Colinmaille hocha la tête et lui fit un sourire encourageant. Rincevent gronda en lui montrant les dents.
Étudiant, Rincevent n’avait jamais eu de bonnes notes en préconnaissance, mais aujourd’hui des circuits dont il ne s’était jamais servi palpitaient dans son cerveau, et l’avenir lui apparaissait comme gravé en couleurs vives sur ses prunelles. L’espace entre ses omoplates se mit à le démanger. Le plus sage, il le savait, c’était d’acheter un cheval. Un cheval rapide ; et cher – à première vue, il ne connaissait pas de marchand de chevaux assez riche pour lui rendre la monnaie sur presque une once d’or.
Ensuite, évidemment, les cinq pièces restantes lui permettraient d’ouvrir un cabinet rentable à une distance raisonnable, disons trois cents kilomètres. Voilà ce qui serait le plus sage.
Mais qu’adviendrait-il de Deuxfleurs, tout seul dans une ville où même les cafards avaient un instinct infaillible pour l’or ? Faudrait être une vraie canaille pour l’abandonner.
* * *
Le Patricien d’Ankh-Morpork sourit, mais des lèvres seulement.
« La porte d’Axe, vous dites ? » murmura-t-il.
Le capitaine des gardes salua vivement. « Oui, monseigneur.
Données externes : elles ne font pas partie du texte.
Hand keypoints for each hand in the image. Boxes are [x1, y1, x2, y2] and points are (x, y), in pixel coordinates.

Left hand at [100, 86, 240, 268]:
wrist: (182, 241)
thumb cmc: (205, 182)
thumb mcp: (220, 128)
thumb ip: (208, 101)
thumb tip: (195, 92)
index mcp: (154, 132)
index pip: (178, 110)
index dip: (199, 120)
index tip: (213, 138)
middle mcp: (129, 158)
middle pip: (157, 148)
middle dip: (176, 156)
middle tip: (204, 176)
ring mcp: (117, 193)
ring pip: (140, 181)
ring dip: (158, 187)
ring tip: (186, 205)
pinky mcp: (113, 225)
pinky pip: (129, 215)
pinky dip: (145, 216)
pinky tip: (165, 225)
Nous avons dû abattre son cheval pour l’arrêter.
— Ce qui t’amène tout droit ici, fit le Patricien en baissant les yeux sur Rincevent. Et qu’as-tu à dire pour ta défense ? »
Selon la rumeur, une aile entière du palais du Patricien était dévolue à des clercs qui passaient leur temps à collationner et mettre à jour tous les renseignements recueillis par le réseau d’espions merveilleusement organisé de leur maître. Rincevent n’en doutait pas. Il jeta un coup d’œil du côté du balcon qui longeait un des murs de la salle d’audience. Un petit sprint, un bond agile… une pluie soudaine de carreaux d’arbalète. Il frissonna.